Als Banner am 2. August desselben Jahres die Schanze räumte, um über Salzwedel nach Lüneburg, dann über die Elbe durch Mecklenburg in die Prignitz zu ziehen, ließ er zwei Kompanien vom Regiment Axel Lillie nebst zehn Geschützen als Besatzung der Schanze zurück; diese aber wurde bereits am 27. August durch die vereinten Angriffe kaiserlicher und kursächsischer Truppen zur Kapitulation genötigt. Die Mannschaft durfte zwar abziehen, doch mit weißen Stäben in den Händen, die Offiziere mit einem Pferde, alle andere Habe mussten sie zurücklassen. Banner suchte die Schanze wiederzugewinnen. Er beschoss dieselbe vom 16. bis 18. September; sicherlich hätte er sie mit seiner überlegenen Macht bald wiedererobert, wäre er nicht auf die Nachricht, dass die kaiserlichen und sächsischen Truppen sich mit der Armee des Generals Klitzing vereinigen wollten, sofort aufgebrochen, um diese Vereinigung zu verhindern. Am 24. September 1636 schlug er die Feinde in der blutigen Schlacht bei Wittstock. Der Rückzug der Besiegten ging über die Schiffbrücke bei Werben, welche der Kurfürst von Sachsen noch in derselben Nacht überschritt. Von diesem Kurfürst berichtet ein Werbener Schriftstück, er habe in seinem Gefolge nicht nur einen Hofnarren, sondern auch einen Tanzbär gehabt. Als nun der Kurfürst bei dem Rückzuge nachts die Schiffbrücke passierte, vermisste er zu seiner großen Bekümmernis den Bär, welcher der Armee, „so über Hals und Kopf" retiriert, nicht hatte folgen können. Die das Heer verfolgenden Schweden belagerten die Werbener Schanze und eroberten sie am 13. Oktober. Die feindlichen Offiziere mussten nun auch mit weißen Stäben abziehen, die Mannschaften aber wurden untergesteckt. Banér zog am 18. Oktober 1636 nach Zurücklassung einer Besatzung in der Werbener Schanze nach Gardelegen.
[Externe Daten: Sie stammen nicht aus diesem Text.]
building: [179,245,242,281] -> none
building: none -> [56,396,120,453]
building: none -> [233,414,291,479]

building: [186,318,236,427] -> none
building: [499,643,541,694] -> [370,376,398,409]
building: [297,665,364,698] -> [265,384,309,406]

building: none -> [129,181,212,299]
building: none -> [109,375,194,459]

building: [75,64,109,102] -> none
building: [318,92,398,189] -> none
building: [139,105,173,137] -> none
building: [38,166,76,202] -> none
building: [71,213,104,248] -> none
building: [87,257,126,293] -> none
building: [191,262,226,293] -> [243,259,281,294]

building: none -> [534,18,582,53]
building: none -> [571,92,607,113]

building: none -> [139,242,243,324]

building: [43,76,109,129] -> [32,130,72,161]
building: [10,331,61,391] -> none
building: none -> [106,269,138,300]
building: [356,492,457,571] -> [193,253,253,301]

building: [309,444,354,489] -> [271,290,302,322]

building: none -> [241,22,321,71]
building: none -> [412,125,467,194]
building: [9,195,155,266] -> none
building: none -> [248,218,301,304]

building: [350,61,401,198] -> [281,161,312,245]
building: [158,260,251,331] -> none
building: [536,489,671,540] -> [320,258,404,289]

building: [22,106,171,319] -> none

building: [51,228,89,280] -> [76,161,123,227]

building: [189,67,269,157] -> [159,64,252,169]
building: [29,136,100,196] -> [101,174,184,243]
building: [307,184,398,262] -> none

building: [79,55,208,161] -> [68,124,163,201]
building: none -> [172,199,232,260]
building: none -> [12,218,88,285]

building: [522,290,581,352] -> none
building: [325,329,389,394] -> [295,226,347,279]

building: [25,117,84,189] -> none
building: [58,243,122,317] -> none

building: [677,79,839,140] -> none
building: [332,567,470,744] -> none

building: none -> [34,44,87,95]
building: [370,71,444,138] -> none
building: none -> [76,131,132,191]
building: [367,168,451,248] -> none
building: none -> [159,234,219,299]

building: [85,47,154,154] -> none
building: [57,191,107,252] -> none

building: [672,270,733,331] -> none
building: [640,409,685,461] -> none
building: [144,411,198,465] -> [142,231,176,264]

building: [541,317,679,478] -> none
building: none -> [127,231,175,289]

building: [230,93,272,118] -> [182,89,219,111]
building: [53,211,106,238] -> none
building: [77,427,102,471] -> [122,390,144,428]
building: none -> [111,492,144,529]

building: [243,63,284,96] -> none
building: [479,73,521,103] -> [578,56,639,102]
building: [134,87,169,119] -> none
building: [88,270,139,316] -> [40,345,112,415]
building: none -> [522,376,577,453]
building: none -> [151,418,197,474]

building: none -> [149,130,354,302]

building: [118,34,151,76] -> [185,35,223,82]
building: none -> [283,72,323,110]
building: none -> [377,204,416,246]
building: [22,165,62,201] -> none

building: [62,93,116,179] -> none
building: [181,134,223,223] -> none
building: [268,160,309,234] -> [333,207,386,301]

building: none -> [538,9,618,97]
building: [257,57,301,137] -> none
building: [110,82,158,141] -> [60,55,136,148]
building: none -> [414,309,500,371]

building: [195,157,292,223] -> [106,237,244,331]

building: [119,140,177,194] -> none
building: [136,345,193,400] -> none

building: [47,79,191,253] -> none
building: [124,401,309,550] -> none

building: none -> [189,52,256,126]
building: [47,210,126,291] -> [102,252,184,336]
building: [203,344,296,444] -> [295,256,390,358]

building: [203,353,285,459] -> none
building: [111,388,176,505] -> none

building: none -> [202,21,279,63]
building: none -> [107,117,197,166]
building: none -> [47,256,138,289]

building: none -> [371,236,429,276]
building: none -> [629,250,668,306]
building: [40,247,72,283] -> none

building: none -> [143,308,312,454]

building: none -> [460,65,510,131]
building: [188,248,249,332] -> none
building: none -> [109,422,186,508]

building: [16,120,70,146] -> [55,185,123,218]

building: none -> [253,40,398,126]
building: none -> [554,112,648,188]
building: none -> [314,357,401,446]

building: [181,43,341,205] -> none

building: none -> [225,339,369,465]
Da es immer offenbarer ward, dass die schwedische Politik es auf Pommern abgesehen hatte, so schloss der Kurfürst von Brandenburg ein Bündnis mit dem Kaiser und vereinigte seine Armee mit der kaiserlichen und sächsischen. Im Jahre 1637 wurde der brandenburgische Oberst Klitzing mit seinem Regiment in die Altmark verlegt, welche für das Regiment vom Juli 1637 bis März 1638 die Summe von 50.682 Thaler aufbrachte „ohne Servis-, Diskretions- und andere Ungelder". Der schwedische Generalmajor Ruth übergab am 6. August 1637 ohne eigentliche Gegenwehr den Brandenburgern die Werbener Schanze, wofür er nachher zu Wismar vor ein Kriegsgericht gestellt und zum Tode verurteilt wurde. Nun wurde der brandenburgische Oberst Burchard von Goldacker, Komtur von Werben, zum Kommandanten der Schanze ernannt. Am 4. September 1637 wurden 106 Mann samt den Offizieren unter dem Befehl des genannten Komturs in Werben einquartiert, „dazu 33 Weiber, 4 Jungen und 6 Kinder“. Im Sommer des Jahres 1638 ging die Schanze den Brandenburgern noch einmal verloren, kam aber schon im Oktober desselben Jahres wieder in ihren Besitz. Eine Kompanie des Obersten Hermann von Goldacker wurde nunmehr zum Schutz in die Schanze gelegt.[94]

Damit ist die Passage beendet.